Messmer is well aware of the legislation. He’s heard from a woman living in a Jasper nursing home about how hard it is to do everything with that allotted $52. “Getting your hair done can cost $25, $30,” he says.
He wholeheartedly agrees to be a coauthor.
Getting co-authors strengthens your bill, Messmer says. That’s especially important for him, a Republican legislator, since the Democrats have the majority in the House.
“Being in the minority, if you don’t have a coauthor in the majority, the bill probably won’t get a hearing (in committee),” he says. A bill must get committee approval before it can be considered by the full House.
So it was especially important to him to get a Democrat — Rep. John Day, D-Indianapolis —to coauthor his bill about mental health.
As the law stands now, if the doctor who made the diagnosis determines that it could be dangerous to a patient’s mental health to see his or her own records, the doctor can withhold the records from the patient. Messmer’s bill would allow a second doctor, of the patient’s choosing, to review the records and determine if the patient can have them.
“This bill would align the state law with federal law,” he says.
After trying to catch Day a few times in the afternoon, Messmer calls his Jasper home to talk to his wife, Kim. She goes through his personal e-mails with him, telling him what each topic is and he says “save it” for the important ones and “delete” to the junk mail.
After a few minutes, he prepares to hang up. “Tell Maddie I’ll call around 6’ish to check on her math homework,” he says. Every evening Messmer and his 14-year-old daughter use Web cams and their computers to go over her math homework.
He heads to the Marriott Hotel for a reception, one of two for the evening.
“We’ve had at least one of these every evening since we’ve been here,” says Oxley, also in attendance. He snacks on the cold shrimp, cheese and fruit while members of the Indiana CPA Society make small talk about the session. The state’s certified public accountants don’t seem to have a particular agenda, Oxley notes as he and other legislators move from the CPA reception to a reception with the Green Industry Alliance at the Hyatt Hotel.
“But this will be dinner for me,” he says.
Both Oxley and Messmer still have full nights ahead of them — Messmer working on homework and Oxley calling his wife, Beverly, in Taswell before he reads over legislation that will be discussed the next morning in the Labor and Employment Committee, on which he sits.
Oxley, 59, is still learning the ropes of the Legislature. “There are a lot of specifics you have to learn,” he says, “how to research bills, learning who represents whom, getting to know the other legislators. This is different from my past experience up here.”
Oxley got some interesting legislative experience on the second day of the session. He was called on by House Speaker Patrick Bauer, D-South Bend, to adjourn the session.
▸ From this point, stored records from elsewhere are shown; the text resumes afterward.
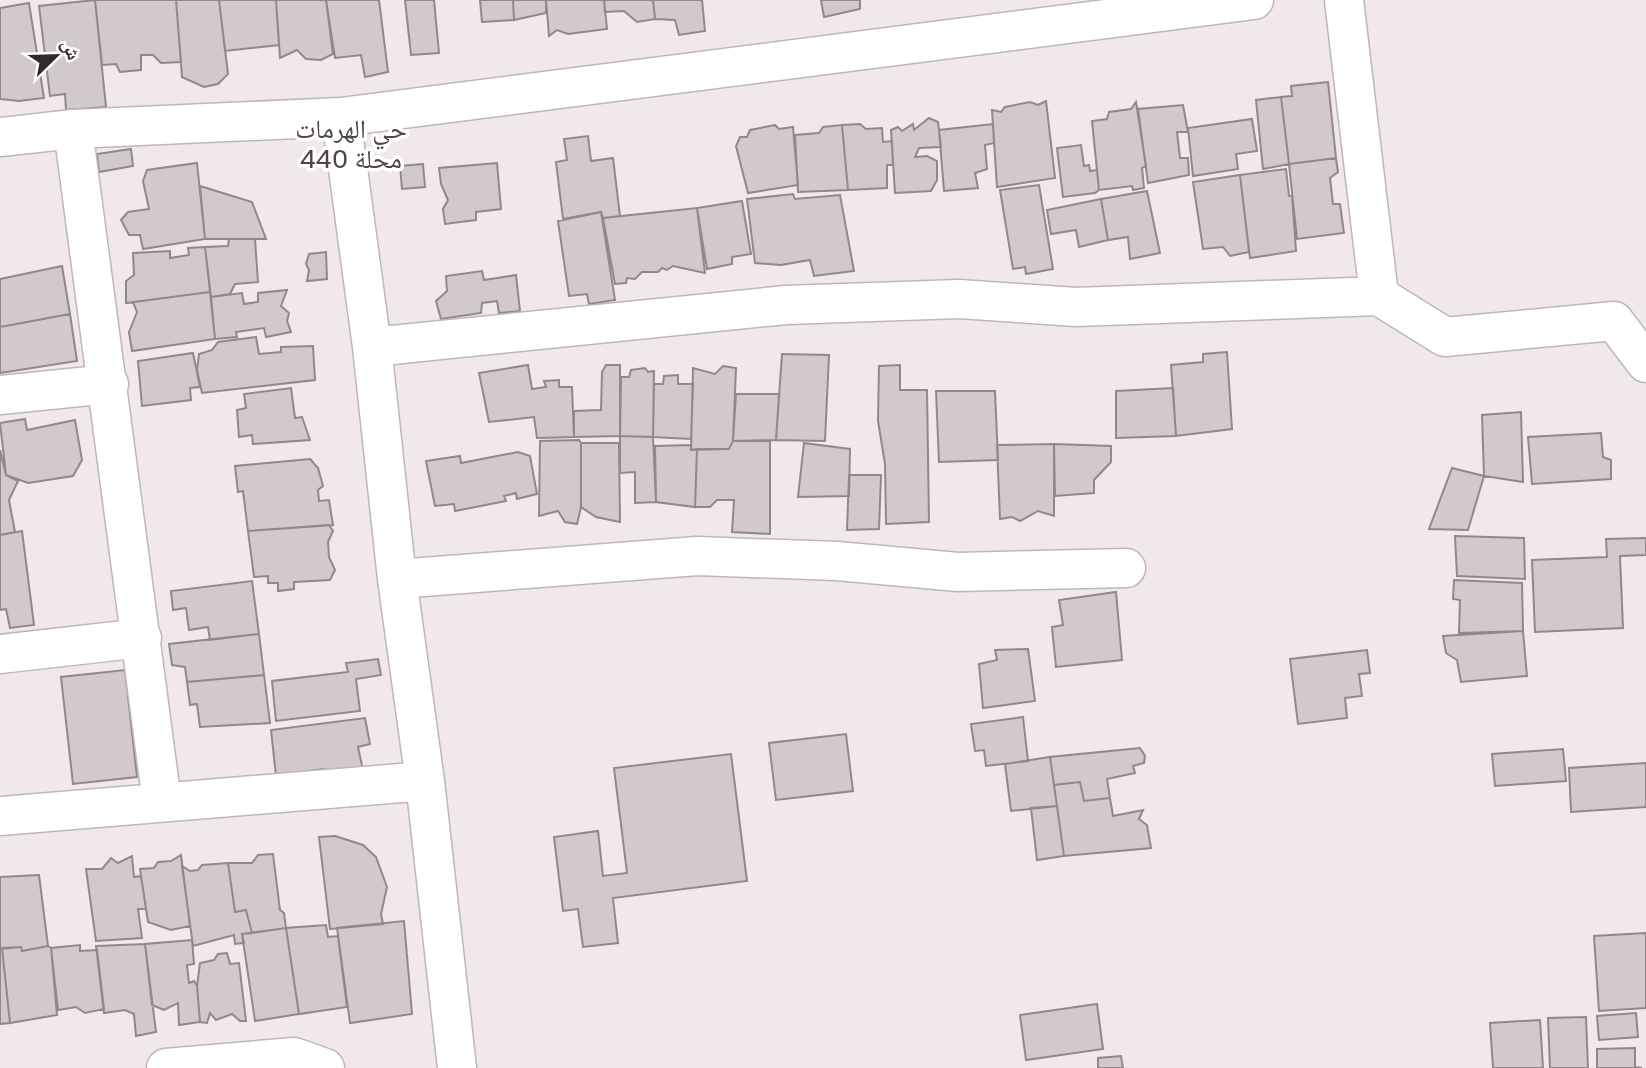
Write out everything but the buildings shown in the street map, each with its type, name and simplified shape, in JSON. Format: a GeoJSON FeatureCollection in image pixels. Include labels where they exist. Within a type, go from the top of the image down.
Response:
{"type":"FeatureCollection","features":[{"type":"Feature","properties":{"kind":"street"},"geometry":{"type":"LineString","coordinates":[[0,137],[73,129],[341,117],[1254,0]]}},
{"type":"Feature","properties":{"kind":"street"},"geometry":{"type":"LineString","coordinates":[[1344,0],[1379,296]]}},
{"type":"Feature","properties":{"kind":"street"},"geometry":{"type":"LineString","coordinates":[[341,117],[372,346],[397,579],[425,781],[457,1068]]}},
{"type":"Feature","properties":{"kind":"street"},"geometry":{"type":"LineString","coordinates":[[73,129],[109,384],[162,802]]}},
{"type":"Feature","properties":{"kind":"street"},"geometry":{"type":"LineString","coordinates":[[372,346],[786,305],[959,299],[1076,307],[1379,296],[1445,337],[1614,321],[1646,363]]}},
{"type":"Feature","properties":{"kind":"street"},"geometry":{"type":"LineString","coordinates":[[0,395],[109,384]]}},
{"type":"Feature","properties":{"kind":"street"},"geometry":{"type":"LineString","coordinates":[[397,579],[697,556],[837,561],[958,572],[1126,568]]}},
{"type":"Feature","properties":{"kind":"street"},"geometry":{"type":"LineString","coordinates":[[0,654],[142,638]]}},
{"type":"Feature","properties":{"kind":"street"},"geometry":{"type":"LineString","coordinates":[[0,816],[425,781]]}},
{"type":"Feature","properties":{"kind":"street"},"geometry":{"type":"LineString","coordinates":[[166,1068],[267,1063],[294,1057],[325,1068]]}},
{"type":"Feature","properties":{"kind":"district","name":"حي الهرمات محلة 440"},"geometry":{"type":"Point","coordinates":[351,144]}}]}
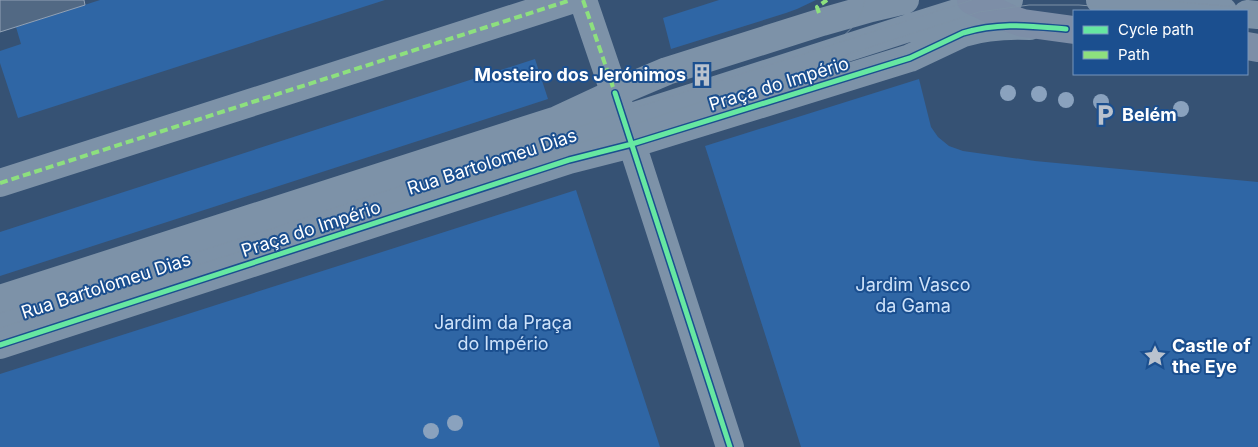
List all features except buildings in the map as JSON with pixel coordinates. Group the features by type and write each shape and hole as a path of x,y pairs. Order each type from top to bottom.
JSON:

There’s specific language that must be used.
“I flubbed it big-time,” Oxley says with a laugh. “It was our second day, and I didn’t know it yet. Rep. (David) Wolkins (R-Winona Lake) tried to help me. They whispered the words to me. But I still stumbled on it. It got worse before I finally got it out.”
Next time, he’ll be ready. “After all that, (I) and all the freshmen now have a card with the words on it,” he says. “And I probably won’t get called on again. But I could be.”
Now whenever he or Messmer runs into a fellow freshman legislator, they all practice the words: “Mr. Speaker, I move you that we do now adjourn.”